[I’m borrowing a page from last year, just because it seems appropriate for today…]

Even in the dark days following Christ’s death, strange and hopeful things occurred that must have given His daunted disciples some pause to think.

They must have heard how the heavy Temple veil had torn down the middle the moment He gave up His Spirit. That had to mean something.

They must known about, some must have themselves experienced, strange sightings since then of people long dead and buried in the tombs, now walking around in the city (Matt. 27:50-53). Like what they had witnessed at Lazarus’ cave. Chief priests and elders had wanted to kill Lazarus again, but instead other people had joined him in arising.

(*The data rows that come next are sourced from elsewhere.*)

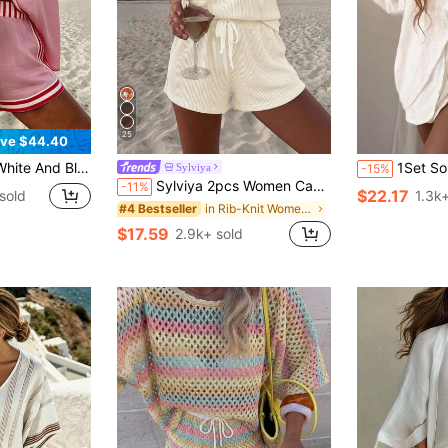
25
ve $44.40
l Button Shirt Set, Plus Size Women's Clothing, Plus Size Two-Piece Set, Regular Women's Clothing
1Set Solid Color Casual Knotted 2 Piec
Sylviya
-15%
Sylviya 2pcs Women Casual Tropical Textured Summer Shorts Set Holiday Beach Vacation Beige Clothes Outfit Outfits Country Style
-11%
$22.17
sold
1.3k+
in Rib-Knit Women Co-ords
#4 Bestseller
$17.59
2.9k+ sold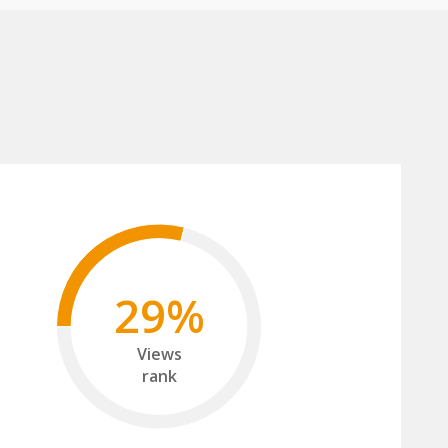
29%
Views
rank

What could all this mean? Even in their dazed state might Christ’s disciples not have felt some vague unvoiced anticipation? He had said, “Destroy this temple, and I will raise it again in three days.” Everyone seemed to have taken this to mean the stone temple in Jerusalem. But what if He had meant something else? And what about His answer to his opponents’ demand for a sign? He had replied that no sign would be given but that of Jonah the prophet (Matt. 12:39). What sign had accompanied Jonah but three days in the depth of darkness, followed by his catapulting back out into the light?

Yet any hopes like that must have merely flickered. For when Mary Magdalene went to the tomb the first morning of the next week to find it empty, she ran to the disciples crying that someone must have taken His body and  she didn’t know where (John 20:1-2). Even when she saw the Master herself, she was slow to believe it was really Him (John 20:14-16). And once she and the other women did, and ran to tell the others, these couldn’t believe till their own eyes beheld Him (Luke 24:9-11), or their own hands felt His wounds (John 20:25-28).

How like that we can be when times grow black! How easy it is to allow the darkness to extinguish even reasonable hopes!

In the deepest darkness, let’s still look for the glimmers of light. Let’s remember the amazing things God has done in the past. Let’s search the word for promises, even the promises we don’t understand. Let’s wait, if we must, in darkness. But let’s wait in anticipation of eventual better things from God. Let’s wait in hope.